My op ed on condemnation of “blighted” property was published today by the Legal Times, and can be read here.
In the wake of Kelo v. City of New London, there has been a major backlash against condemnations of private property for “economic development,” but not enough attention has been paid to the even greater harm caused by condemnation of supposedly “blighted” property. A brief excerpt:
…[E]ven many critics of Kelo ignore the danger posed by
blight condemnations. In her scathing Kelo dissent, Justice
Sandra Day O’Connor emphasized that she believes that such
takings are constitutional. None of the 11 state supreme courts
that banned Kelo-style economic-development takings have
imposed parallel restrictions on blight takings. And only a handful
of the states that have enacted post-Kelo reform laws restrict
blight condemnations in any meaningful way.

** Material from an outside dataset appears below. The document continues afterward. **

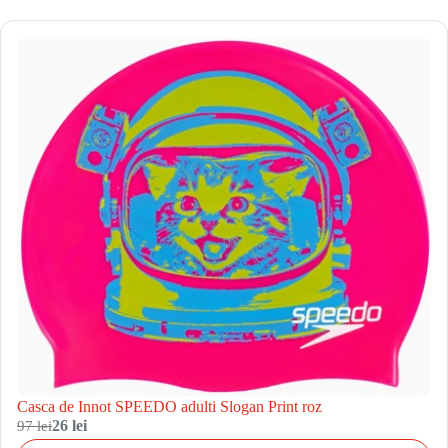
Casca de Innot SPEEDO adulti Slogan Print roz
97 lei
26 lei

Unfortunately, blight condemnations have most of the same
shortcomings as takings for economic development: They transfer
property to private parties, often fail to help their supposed
beneficiaries, and are vulnerable to exploitation by powerful
interest groups.
Moreover, a ban on economic-development takings is unlikely
to be effective without parallel restrictions on blight condemnations.
Effective reform efforts must address the two major
flaws of current blight takings: overexpansive definitions of
blight and abusive takings in truly blighted areas.